The Pentagon announced Monday that no U.S. military personnel will be reprimanded or penalized for a drone strike in Afghanistan in August that killed 10 civilians — including seven children.
File that news under “shocking but not surprising.” The story of that drone strike, and the absence of accountability for those who took the lives of close to a dozen civilians that day, powerfully distills why the U.S.’s decadeslong intervention in Afghanistan was so brutal and unjust.
It seems possible that the Pentagon may have never acknowledged this in the absence of extraordinary public scrutiny.

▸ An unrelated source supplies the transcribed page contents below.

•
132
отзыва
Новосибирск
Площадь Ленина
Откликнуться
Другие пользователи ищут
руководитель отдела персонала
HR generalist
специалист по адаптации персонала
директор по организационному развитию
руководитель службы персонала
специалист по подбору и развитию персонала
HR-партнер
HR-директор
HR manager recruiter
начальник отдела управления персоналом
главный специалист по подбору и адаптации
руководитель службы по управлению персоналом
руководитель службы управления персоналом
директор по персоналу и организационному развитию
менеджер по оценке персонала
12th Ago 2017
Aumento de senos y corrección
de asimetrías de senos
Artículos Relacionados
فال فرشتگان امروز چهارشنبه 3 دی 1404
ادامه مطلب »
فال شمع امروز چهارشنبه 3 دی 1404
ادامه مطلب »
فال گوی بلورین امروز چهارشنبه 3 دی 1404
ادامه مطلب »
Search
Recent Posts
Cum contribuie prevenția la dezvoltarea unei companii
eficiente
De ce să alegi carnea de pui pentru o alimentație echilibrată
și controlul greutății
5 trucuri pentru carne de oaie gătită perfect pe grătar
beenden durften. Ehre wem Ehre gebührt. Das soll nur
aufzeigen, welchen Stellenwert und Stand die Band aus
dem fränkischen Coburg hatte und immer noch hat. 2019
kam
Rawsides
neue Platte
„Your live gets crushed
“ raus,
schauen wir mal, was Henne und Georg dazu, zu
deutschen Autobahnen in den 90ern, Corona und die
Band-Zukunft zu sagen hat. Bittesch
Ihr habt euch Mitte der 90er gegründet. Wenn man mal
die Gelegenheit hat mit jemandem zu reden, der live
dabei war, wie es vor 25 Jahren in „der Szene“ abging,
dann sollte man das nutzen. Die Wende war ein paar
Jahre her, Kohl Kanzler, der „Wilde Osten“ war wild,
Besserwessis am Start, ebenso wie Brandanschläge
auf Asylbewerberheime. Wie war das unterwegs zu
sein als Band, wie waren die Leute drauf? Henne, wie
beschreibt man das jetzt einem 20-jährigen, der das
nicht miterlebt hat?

On Aug. 29, just a day before the U.S. officially completed its withdrawal from Afghanistan, a U.S. drone struck a vehicle in a courtyard in Kabul. The Pentagon initially claimed that the strike took out the car of a “facilitator” for the Islamic State Khorasan, or ISIS-K, the militant group’s Afghanistan affiliate, whose car was packed with explosives, posing a threat to U.S. troops evacuating from Kabul. It said three civilians had been killed, collateral damage in what Chairman of the Joint Chiefs of Staff Gen. Mark Milley called a “righteous strike.”
That turned out to be completely wrong. “Almost everything senior defense officials asserted in the hours, days and weeks after the drone strike turned out to be false,” The New York Times reported in November. “The explosives the military claimed were loaded in the trunk of a white sedan struck by the drone’s Hellfire missile were probably water bottles.” The targeted man suspected to be conspiring with ISIS-K turned out to be an innocent aid worker. And nine members of his family, including the seven children, were killed in the blast.

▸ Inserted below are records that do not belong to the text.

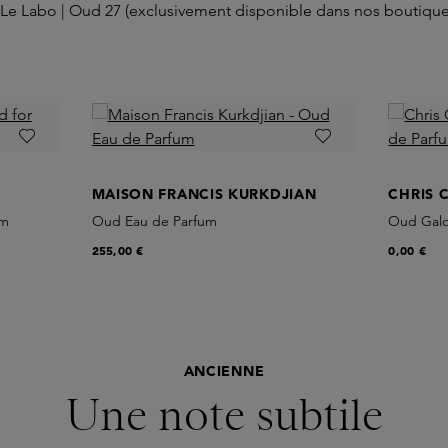
 Le Labo | Oud 27 (exclusivement disponible dans nos boutique
MAISON FRANCIS KURKDJIAN
CHRIS 
um
Oud Eau de Parfum
Oud Galo
255,00 €
0,00 €
ANCIENNE
Une note subtile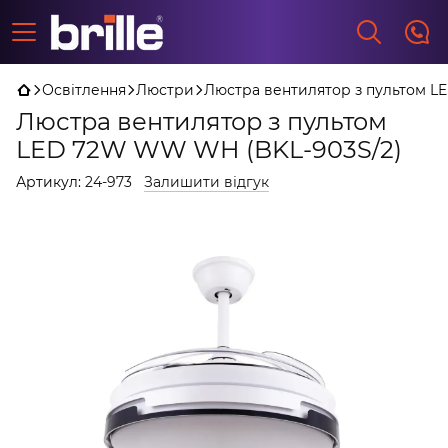
Освітлення
Люстри
Люстра вентилятор з пультом L
Люстра вентилятор з пультом
LED 72W WW WH (BKL-903S/2)
Артикул:
24-973
Залишити відгук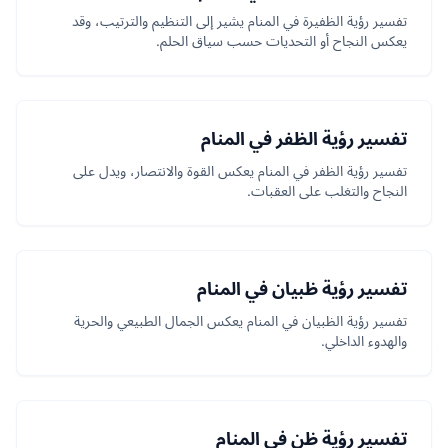
تفسير رؤية الظفيرة في المنام يشير إلى التنظيم والترتيب، وقد
يعكس النجاح أو التحديات حسب سياق الحلم.
تفسير رؤية الظفر في المنام
تفسير رؤية الظفر في المنام يعكس القوة والانتصار، ويدل على
النجاح والتغلب على العقبات.
تفسير رؤية ظبيان في المنام
تفسير رؤية الظبيان في المنام يعكس الجمال الطبيعي والحرية
والهدوء الداخلي.
تفسير رؤية ظن في المنام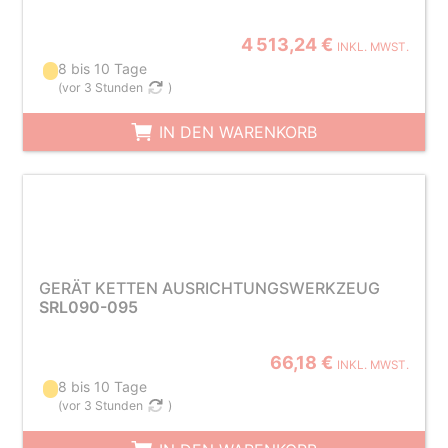
4 513,24 €
INKL. MWST.
8 bis 10 Tage
(
vor 3 Stunden
)
IN DEN WARENKORB
GERÄT KETTEN AUSRICHTUNGSWERKZEUG
SRL090-095
66,18 €
INKL. MWST.
8 bis 10 Tage
(
vor 3 Stunden
)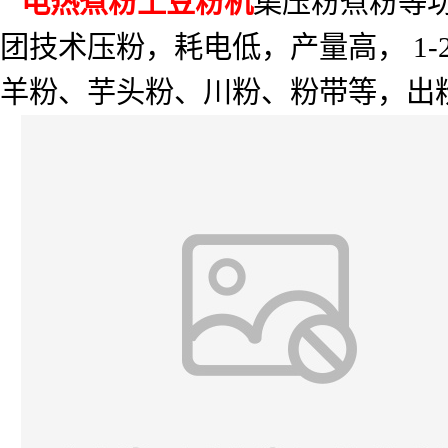
电热煮粉土豆粉机
集压粉煮粉等
团技术压粉，耗电低，产量高，
1-
羊粉、芋头粉、川粉、粉带等，出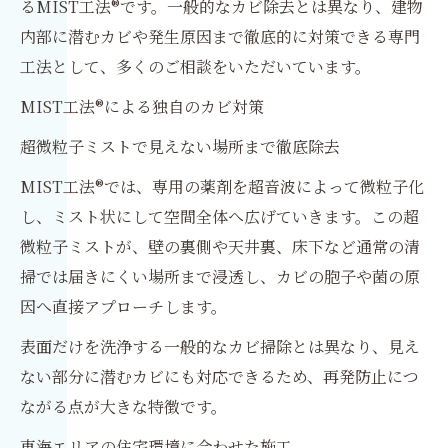
るMIST工法®です。一般的なカビ除去とは異なり、建物
内部に潜むカビや発生原因まで徹底的に対策できる専門
工法として、多くのご相談をいただいています。
MIST工法®による独自のカビ対策
超微粒子ミストで見えない場所まで徹底除去
MIST工法®では、専用の薬剤を超音波によって微粒子化
し、ミスト状にして空間全体へ広げていきます。この超
微粒子ミストが、壁の裏側や天井裏、床下など通常の清
掃では届きにくい場所まで浸透し、カビの胞子や菌の原
因へ直接アプローチします。
表面だけを洗浄する一般的なカビ掃除とは異なり、見え
ない部分に潜むカビにも対応できるため、再発防止につ
ながる点が大きな特徴です。
東海エリアの住宅環境に合わせた施工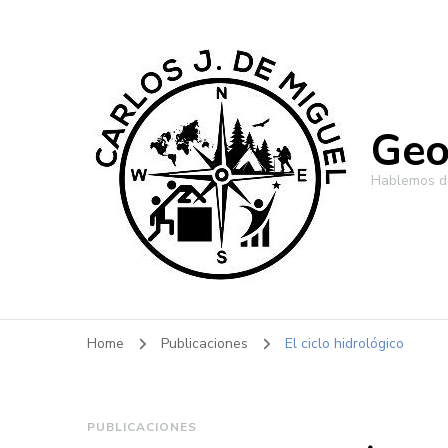
Geo
Hablemos de
Home
Publicaciones
El ciclo hidrológico
PUBLICACIONES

Perhaps even more disturbingly, it seems possible that the Pentagon may have never acknowledged this in the absence of extraordinary public scrutiny. The U.S. military only publicly revised its account of what happened after a New York Times investigation of video evidence surrounding the incident called into question the U.S. military’s description. Later we discovered that the military had video showing a child at the site just two minutes before the launch of the drone attack.